Kumar Sangakkara has shown himself the man to get them out of trouble in the past, but even he struggled against the ever-nagging Flintoff, and although runs came a bit more freely off Wharf (who conceded 11 from his first over) - they soon dried up as well, and after 5 overs were used up in scoring just 10, Jayantha felt he had to try to do something, but ideally for Sri Lanka, he had to do it without getting out. Another catch for Jones and another wicket for Flintoff, it was 74-4 after 19 overs - and although we still needed another over to make it an official game, there was no doubt who would be playing in the semi finals already.

Jayawardene came in, and amazingly there was almost a run out the first ball he was in, both batsmen ending up at one end as Solanki rushed an attempted direct hit, rather than throwing the ball to the stumps to try and run one of them out more easily.

It wasn't really to make much of a difference on this occasion, as rain was looming, and the match was over, but you can almost guarantee that the Australian's would make such slips pay.

Amongst the clouds, another bowling change by Vaughan provided an instant dividend, Ashley Giles taking a sharp return catch off Jayawardene, but that was almost it.

After 24 overs, with Sri Lanka 95-5, the rain returned, and didn't go away. Sri Lanka were well behind the Duckworth Lewis par score of 144, and therefore out of the competition.

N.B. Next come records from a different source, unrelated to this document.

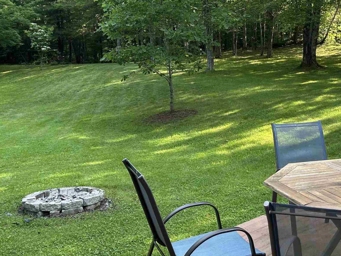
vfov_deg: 28.1
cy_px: 60
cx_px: 229
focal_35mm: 51
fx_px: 502
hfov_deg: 37.1
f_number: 1.5
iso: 40
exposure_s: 1/211
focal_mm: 5.7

England have a game against the World Champions to savour - but will need more than just 1 of the top 4 to make a good score in addition to the engine room of Flintoff and Collingwood if they're going to stand much of a chance of making the Final.

Yet again, Flintoff was awarded the Man of the Match - this is his 2nd award in 3 matches, but rather curiously the first time he's scored a century and got it!